§ **Study text**
--
Common genetic variants at the PARK16 locus and within the LRRK2 gene modify an individual's risk of getting Parkinson's disease. Now, David MacLeod et al. demonstrate how variations at these loci interact to affect lysosomal function and neuronal health (Neuron 77, 425–439).

The PARK16 locus is composed of five separate genes. The researchers found that expression of only one of these genes, RAB7L1, can restore neurite outgrowth in cultured rat neurons that express mutant LRRK2. RAB7L1 expression could also reduce lysosomal swelling caused by mutant LRRK2. When the authors expressed LRRK2 and RAB7L1 in cell lines, they observed that the proteins could bind each other and that both localized within the same intracellular compartments.

The researchers showed that the PARK16 variant that increased Parkinson's disease risk led to alternative splicing of RAB7L1 and truncation of RAB7L1 protein. This version of RAB7L1 could not restore neurite outgrowth in cultured rat neurons expressing mutant LRRK2.
--
§ **Source data**
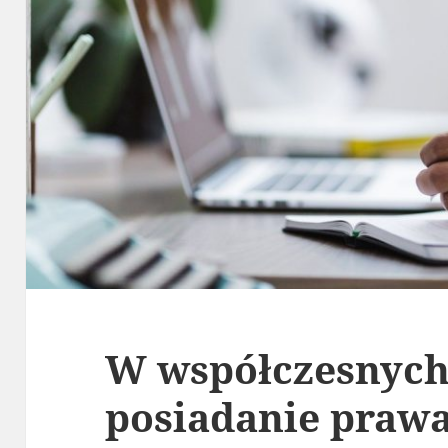
W współczesnych
posiadanie prawa 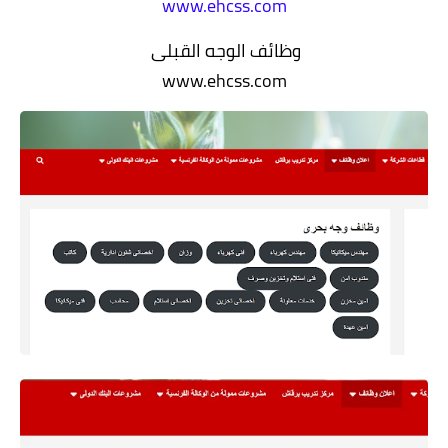
www.ehcss.com
وظائف الوجه القبلى
www.ehcss.com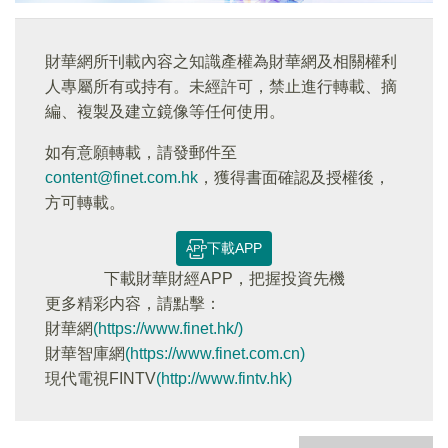
財華網所刊載內容之知識產權為財華網及相關權利
人專屬所有或持有。未經許可，禁止進行轉載、摘
編、複製及建立鏡像等任何使用。
如有意願轉載，請發郵件至
content@finet.com.hk
，獲得書面確認及授權後，
方可轉載。
下載APP
下載財華財經APP，把握投資先機
更多精彩内容，請點擊：
財華網
(https://www.finet.hk/)
財華智庫網
(https://www.finet.com.cn)
現代電視FINTV
(http://www.fintv.hk)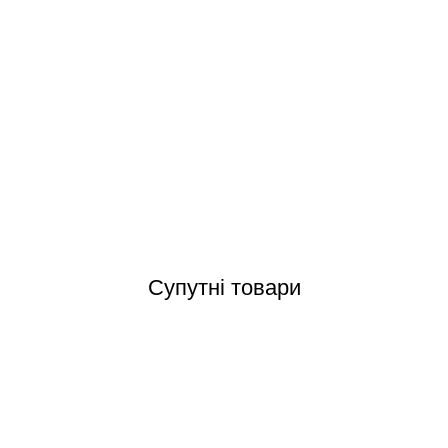
OS-02 Grift Ocean переливні грати з центральним з'єднанням 245x25
Відгуки (0)
Супутні товари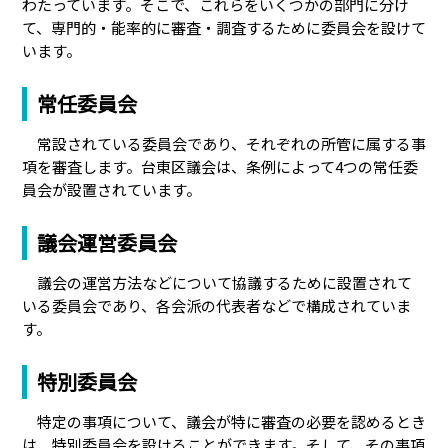
わたっています。そこで、これらをいくつかの部門に分け
て、専門的・能率的に審査・調査するために委員会を設けて
います。
常任委員会
常設されている委員会であり、それぞれの所管に属する事
項を審査します。台東区議会は、条例によって4つの常任委
員会が設置されています。
議会運営委員会
議会の運営方法などについて協議するために設置されて
いる委員会であり、各会派の代表者などで構成されていま
す。
特別委員会
特定の事項について、議会が特に審査の必要を認めるとき
は、特別委員会を設けることができます。そして、その事項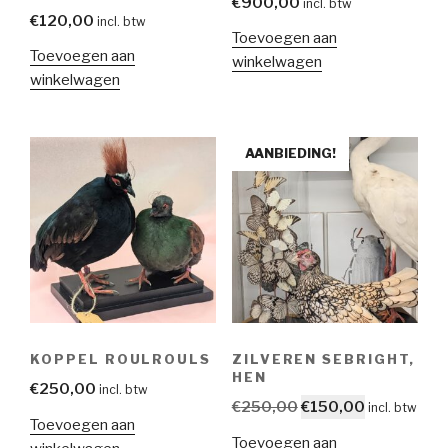
€
900,00
incl. btw
€
120,00
incl. btw
Toevoegen aan
Toevoegen aan
winkelwagen
winkelwagen
AANBIEDING!
KOPPEL ROULROULS
ZILVEREN SEBRIGHT,
HEN
€
250,00
incl. btw
Oorspronkelijke
Huidige
€
250,00
€
150,00
incl. btw
Toevoegen aan
prijs
prijs
Toevoegen aan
--
§ **Explore the material**
[A] Answer these from the text on PARK16 and LRRK2, one line each and labeled to match:
(i) How many separate genes make up the PARK16 locus?
(ii) In which journal, volume and pages was the work by MacLeod et al. published?
(iii) What did the PARK16 variant that increased Parkinson's disease risk do to RAB7L1?
[B] Turn the paragraph of the text on PARK16 and LRRK2 that begins "The PARK16 locus is composed" into a short bulleted list that keeps its main facts.
[C] Print the stretch of the text on PARK16 and LRRK2 from "The PARK16 locus is" through "same intracellular compartments.", without any changes.

§ **Answer section**
[A]
(i) Five.
(ii) Neuron 77, 425–439.
(iii) It led to alternative splicing of RAB7L1 and truncation of the RAB7L1 protein.

[B]
- The PARK16 locus contains five separate genes.
- Of these, only RAB7L1 restores neurite outgrowth in cultured rat neurons expressing mutant LRRK2.
- RAB7L1 expression also reduces lysosomal swelling caused by mutant LRRK2.
- In cell lines, LRRK2 and RAB7L1 bind each other and localize within the same intracellular compartments.

[C]
The PARK16 locus is composed of five separate genes. The researchers found that expression of only one of these genes, RAB7L1, can restore neurite outgrowth in cultured rat neurons that express mutant LRRK2. RAB7L1 expression could also reduce lysosomal swelling caused by mutant LRRK2. When the authors expressed LRRK2 and RAB7L1 in cell lines, they observed that the proteins could bind each other and that both localized within the same intracellular compartments.